____ Supplied material

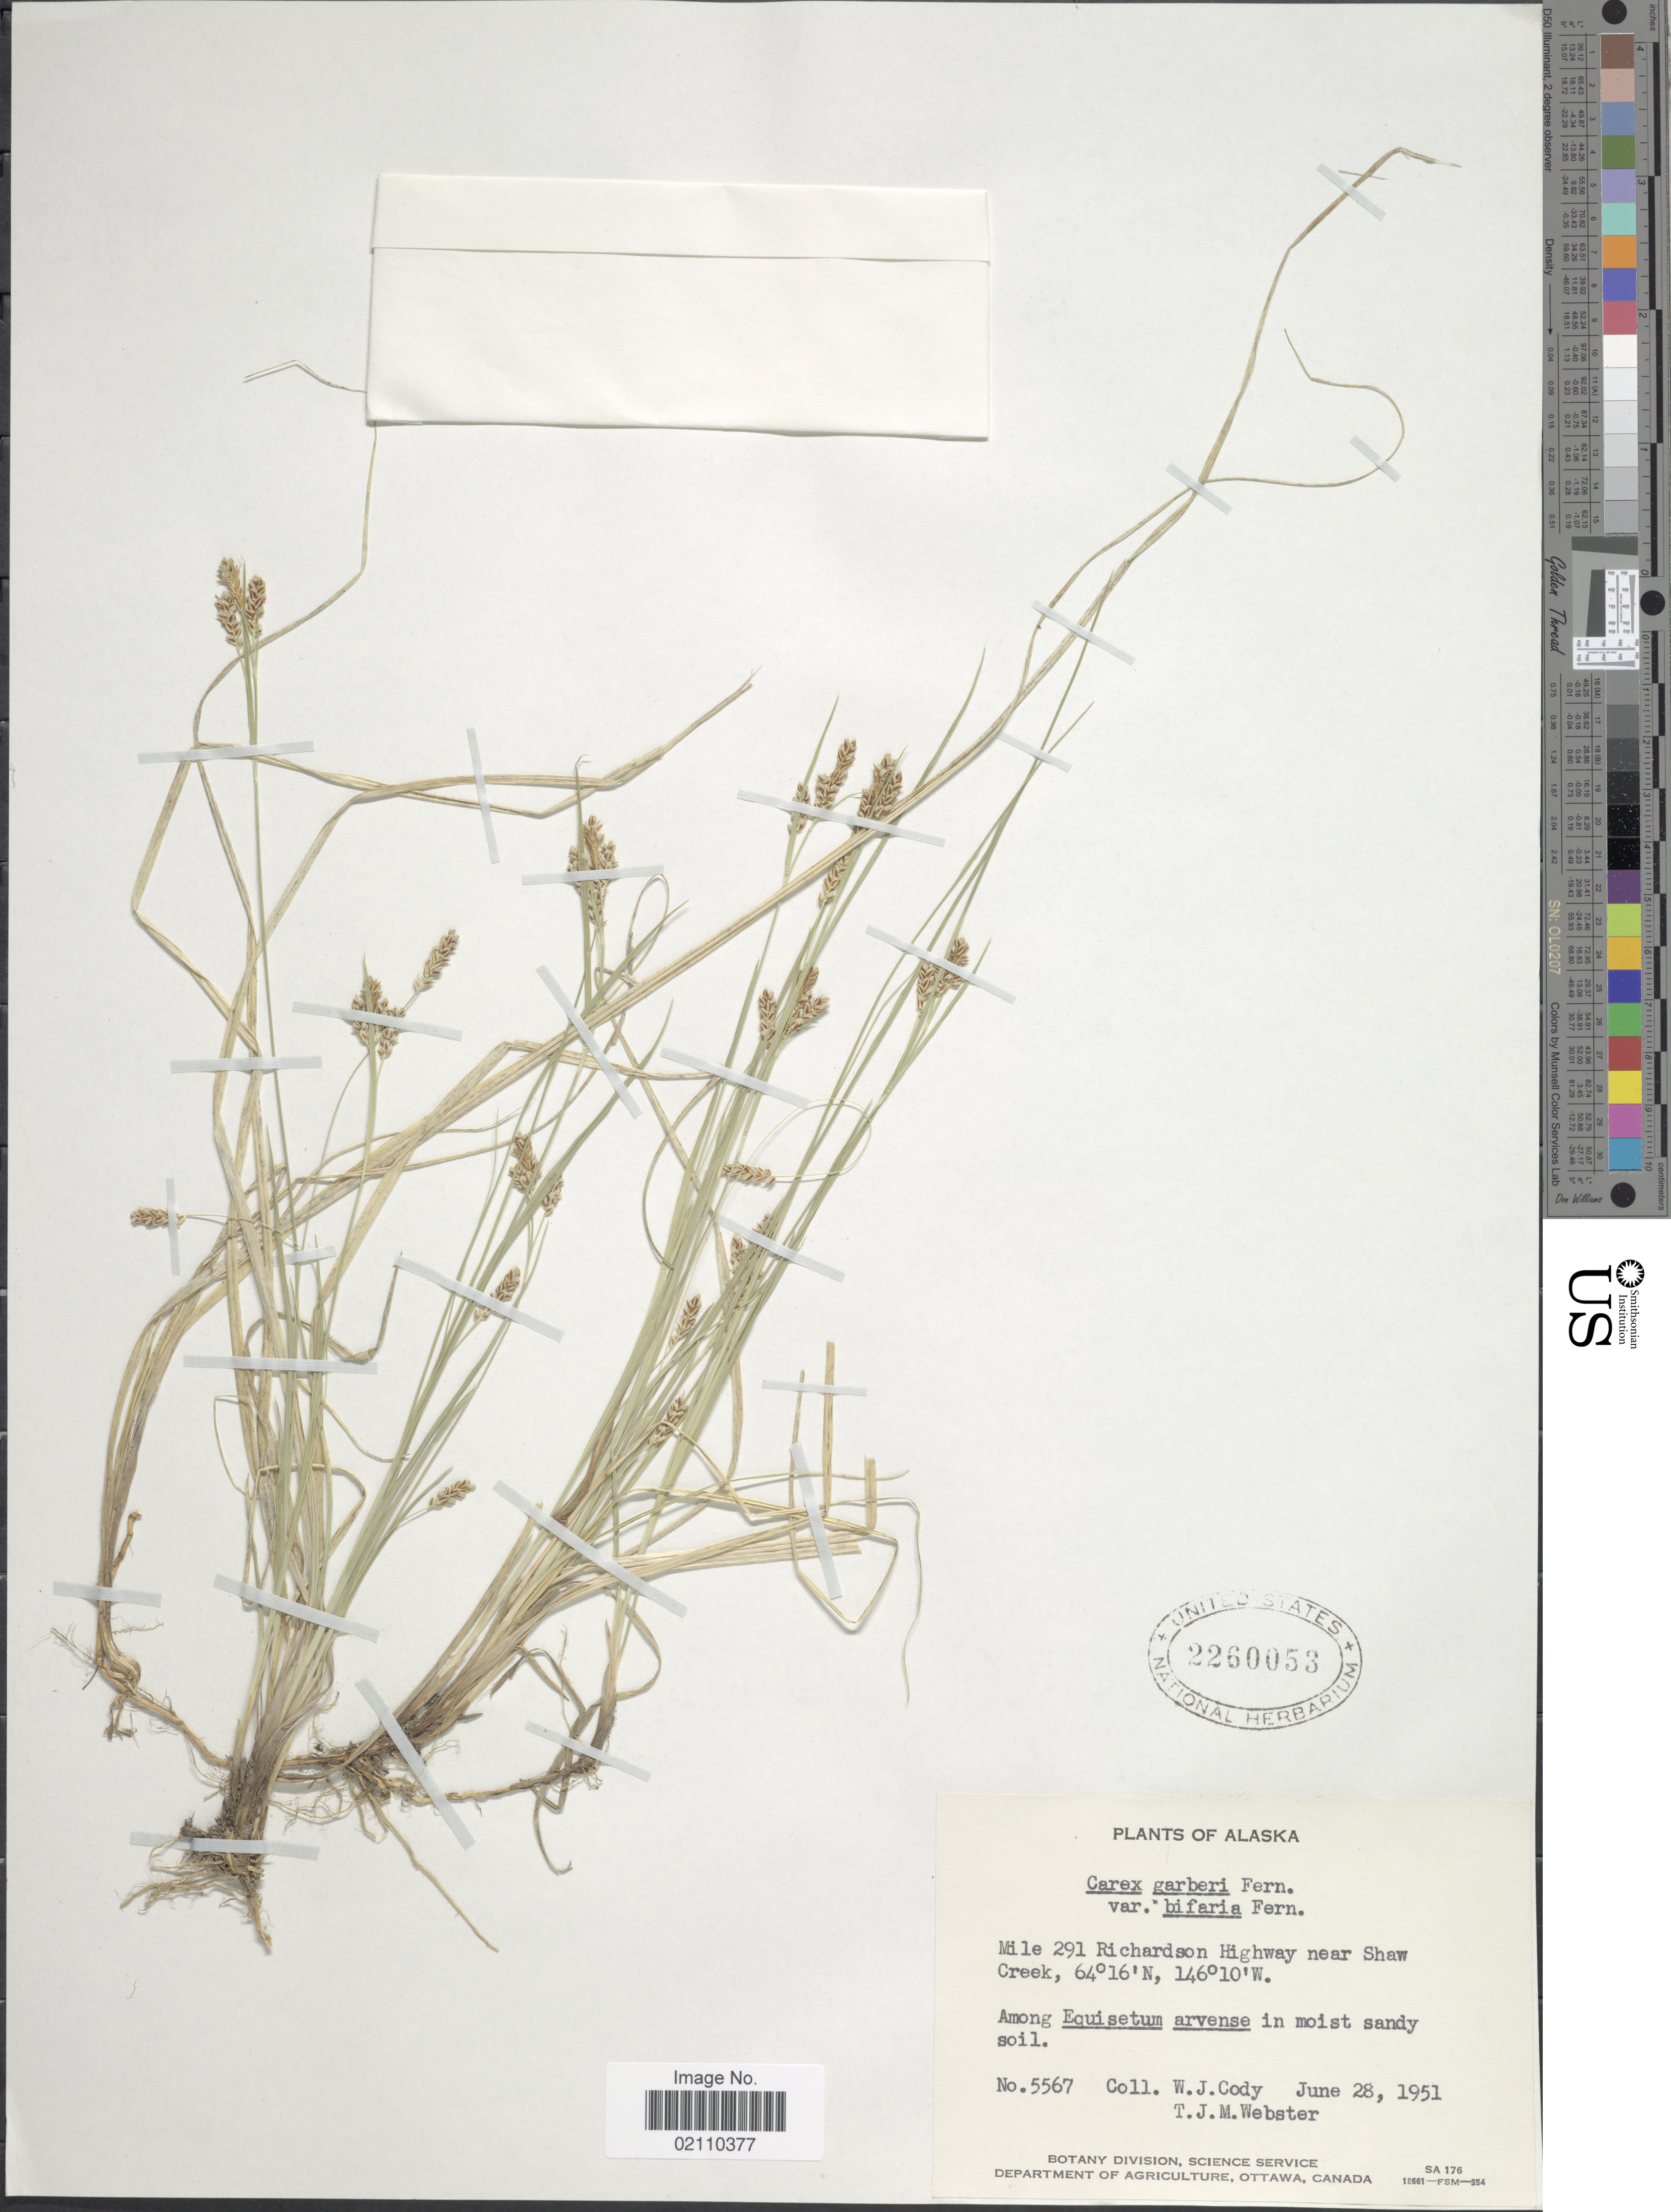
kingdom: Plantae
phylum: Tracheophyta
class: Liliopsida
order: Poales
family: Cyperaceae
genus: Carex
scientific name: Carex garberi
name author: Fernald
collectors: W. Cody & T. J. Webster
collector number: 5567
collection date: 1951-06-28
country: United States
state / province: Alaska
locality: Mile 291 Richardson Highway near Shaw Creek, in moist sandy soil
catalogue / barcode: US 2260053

________

### Problem description
Rewrite the data above as a numbered list with one line per entry, skipping blank lines. Leave out any pictures.

### Answer to the task
1. kingdom: Plantae
2. phylum: Tracheophyta
3. class: Liliopsida
4. order: Poales
5. family: Cyperaceae
6. genus: Carex
7. scientific name: Carex garberi
8. name author: Fernald
9. collectors: W. Cody & T. J. Webster
10. collector number: 5567
11. collection date: 1951-06-28
12. country: United States
13. state / province: Alaska
14. locality: Mile 291 Richardson Highway near Shaw Creek, in moist sandy soil
15. catalogue / barcode: US 2260053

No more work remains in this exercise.